Text block section start

I admit, a little late in posting this post. I had it written for a while, and I thought it had been posted a while ago -___-
 – 
It’s windy like nobody’s business out there, and I should be sleeping… but I’m writing this update instead. So far I’ve actually done a considerable amount of drawing given that we are fairly well into an academic term, to the point that I’m basically going to be able to post a new painting for the next three or four updates (inclusive) at the rate I’m posting updates (roughly every 20 days).
This Tear Grants 2012 is the start of an effort to really clean up lineart. Included will possibly be my first serious effort to use the pen well since a long time ago. Hopefully with a bit of polish, general art quality can take a bigger step up than it has in recent years, but likewise, I try not to be too optimistic.
It’s a start. The process behind it is a development of what I used for Motoko 2012 in the last update; I got rid of the fairly heavy-handed pencil shading and simply outlined the areas that I would have shaded in pencil. Everything is still done on one layer, and the “effects” are also done manually. There is actually a painting between here and there, but it obviously didn’t make me happy, so I didn’t post it (so many paintings I can skip posting one – wow!). I think just a little bit of lineart stiffness can really put me off.
In a sort of uninspired way, this is somewhat of a redo of Philia 2009, just as Motoko 2012 was somewhat of a redo of DMG 2008. I think redos are just sort of my own little way of proving to myself that my art is getting a little better over time. I have a little graphic too, this time, but I didn’t realize my Tear data points were so few and far between.
From right to left, this is late 2006, late 2007, late 2009, and early 2012. The drastic improvement in lineart quality from 2006 to 2007 is partially attributable to the difference in the scale of the two figures, and probably also partially attributable to the volatility of my art back then; if you look at my DMG comparison from 2009, the 2006 DMG (direct center) is very different from the 2006 Tear, and the 2007 DMG (direct left of center) is very different from the 2007 Tear. The 2009 DMG and the 2009 Tear, while still scaled differently, are much more similar.
Interestingly enough, I believe that 2006 Tales painting is also single layered.

Text block section end
Record extracts section start

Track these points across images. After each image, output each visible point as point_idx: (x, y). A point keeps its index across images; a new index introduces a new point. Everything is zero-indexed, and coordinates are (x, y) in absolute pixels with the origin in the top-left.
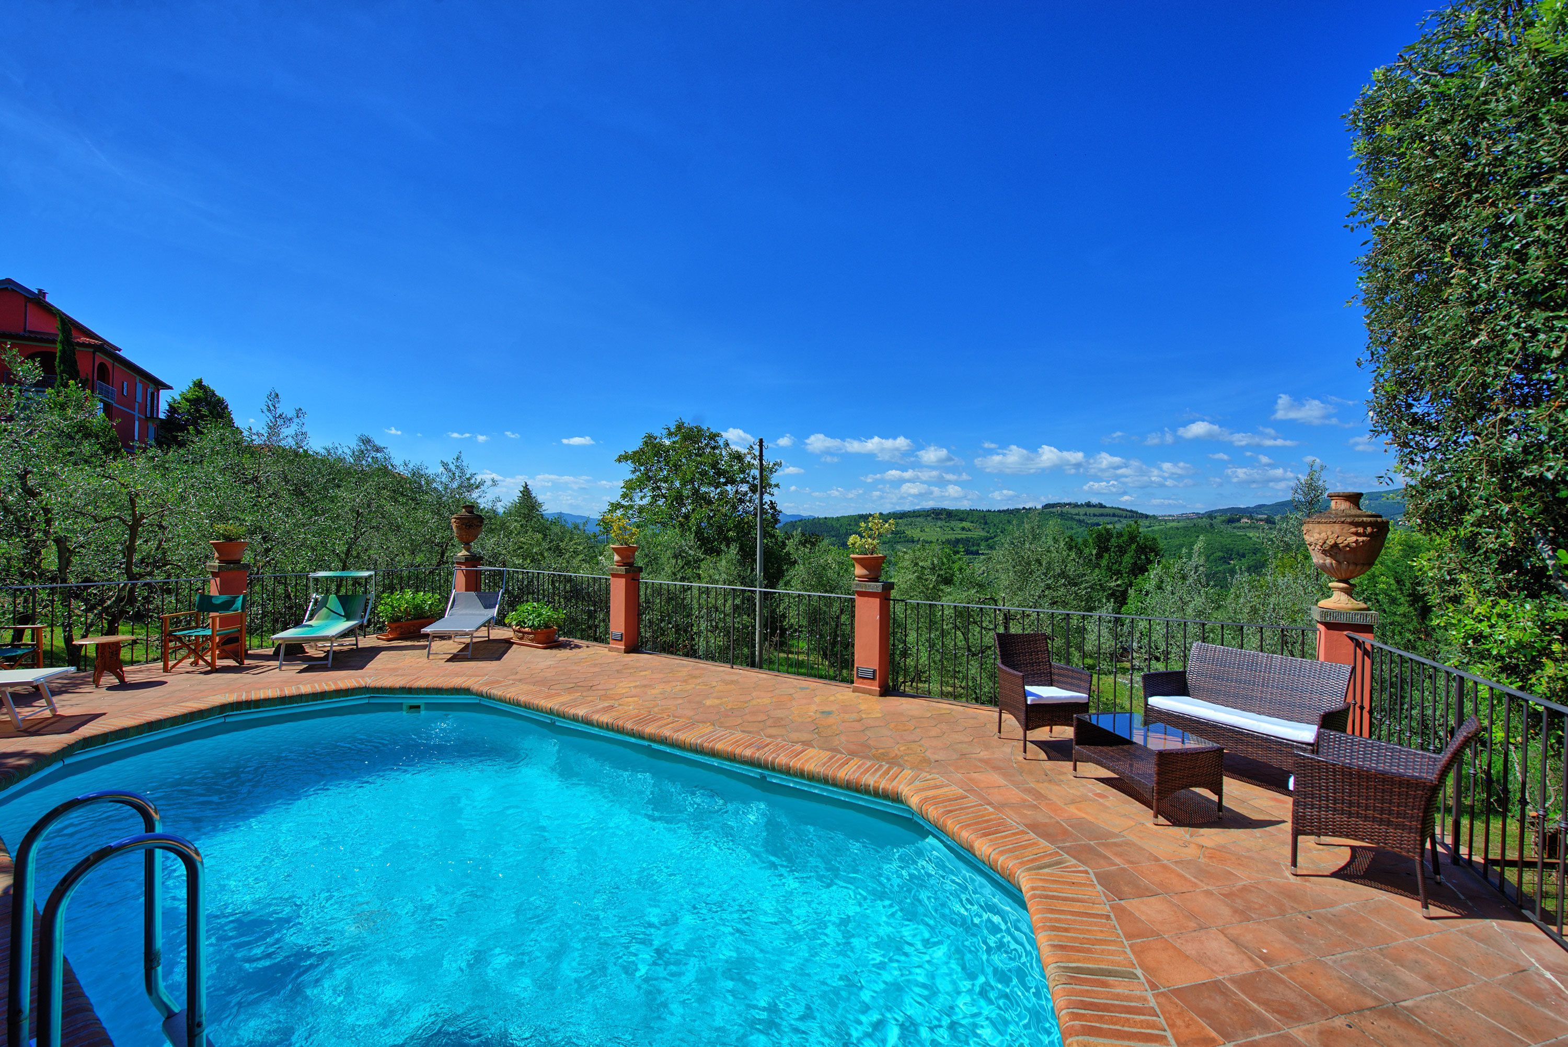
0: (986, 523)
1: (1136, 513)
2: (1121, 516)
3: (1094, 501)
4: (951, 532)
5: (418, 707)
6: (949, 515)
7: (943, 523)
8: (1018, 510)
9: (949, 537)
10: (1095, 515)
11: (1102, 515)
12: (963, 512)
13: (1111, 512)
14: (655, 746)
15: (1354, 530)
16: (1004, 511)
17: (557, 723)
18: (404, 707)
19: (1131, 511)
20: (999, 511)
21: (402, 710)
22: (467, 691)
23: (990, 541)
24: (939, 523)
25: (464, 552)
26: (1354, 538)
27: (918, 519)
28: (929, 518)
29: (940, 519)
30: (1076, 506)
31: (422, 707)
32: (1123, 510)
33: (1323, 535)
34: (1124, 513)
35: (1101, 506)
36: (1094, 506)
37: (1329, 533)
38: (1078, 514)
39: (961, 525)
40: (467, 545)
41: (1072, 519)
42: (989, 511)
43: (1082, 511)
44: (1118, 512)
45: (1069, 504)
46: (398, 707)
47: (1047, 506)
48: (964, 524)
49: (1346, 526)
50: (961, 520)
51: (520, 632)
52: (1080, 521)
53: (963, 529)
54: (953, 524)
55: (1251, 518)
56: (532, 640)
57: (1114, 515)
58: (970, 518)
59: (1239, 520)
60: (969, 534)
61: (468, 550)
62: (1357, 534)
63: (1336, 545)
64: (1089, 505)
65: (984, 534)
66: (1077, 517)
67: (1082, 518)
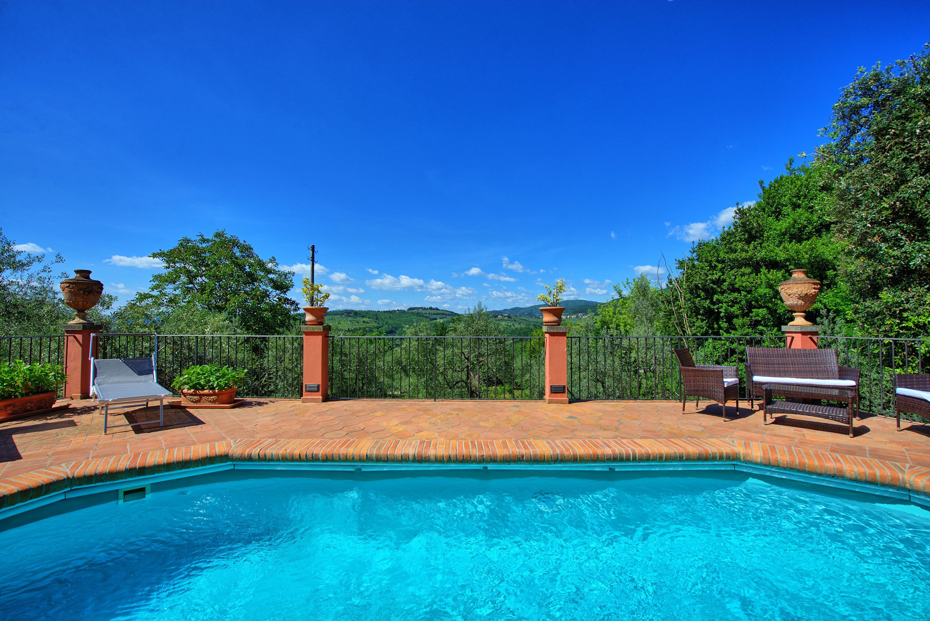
0: (377, 319)
1: (453, 313)
2: (446, 315)
3: (434, 306)
4: (357, 324)
5: (143, 490)
6: (356, 314)
7: (352, 318)
8: (395, 311)
9: (356, 327)
10: (434, 314)
11: (437, 314)
12: (364, 312)
13: (442, 312)
14: (491, 467)
15: (813, 286)
16: (387, 312)
17: (363, 470)
18: (121, 494)
19: (451, 312)
20: (384, 312)
21: (117, 498)
22: (224, 458)
23: (380, 329)
24: (350, 319)
25: (77, 320)
26: (814, 290)
27: (336, 316)
28: (343, 316)
29: (350, 316)
30: (425, 309)
31: (148, 489)
32: (447, 311)
33: (800, 289)
34: (448, 313)
35: (437, 309)
36: (434, 309)
37: (803, 288)
38: (426, 314)
39: (363, 320)
40: (81, 312)
41: (423, 316)
42: (379, 311)
43: (428, 312)
44: (445, 312)
45: (421, 308)
46: (113, 496)
47: (410, 309)
48: (365, 319)
49: (810, 284)
50: (363, 317)
51: (196, 395)
52: (427, 317)
53: (364, 322)
54: (358, 319)
55: (502, 315)
56: (214, 402)
57: (443, 314)
58: (368, 316)
59: (497, 317)
60: (368, 325)
61: (83, 318)
62: (814, 288)
63: (806, 294)
64: (431, 308)
65: (376, 325)
66: (425, 315)
67: (427, 315)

Record extracts section end

Answer these questions from the art blog post:
(a) Roughly how often does the writer post updates?
(b) Which earlier painting is Tear Grants 2012 somewhat a redo of?
(c) Reading the comparison graphic from right to left, what times does it show?
Answer using only the blog post, not the entries.

= Result of this task =
(a) Roughly every 20 days.
(b) Philia 2009.
(c) Late 2006, late 2007, late 2009, and early 2012.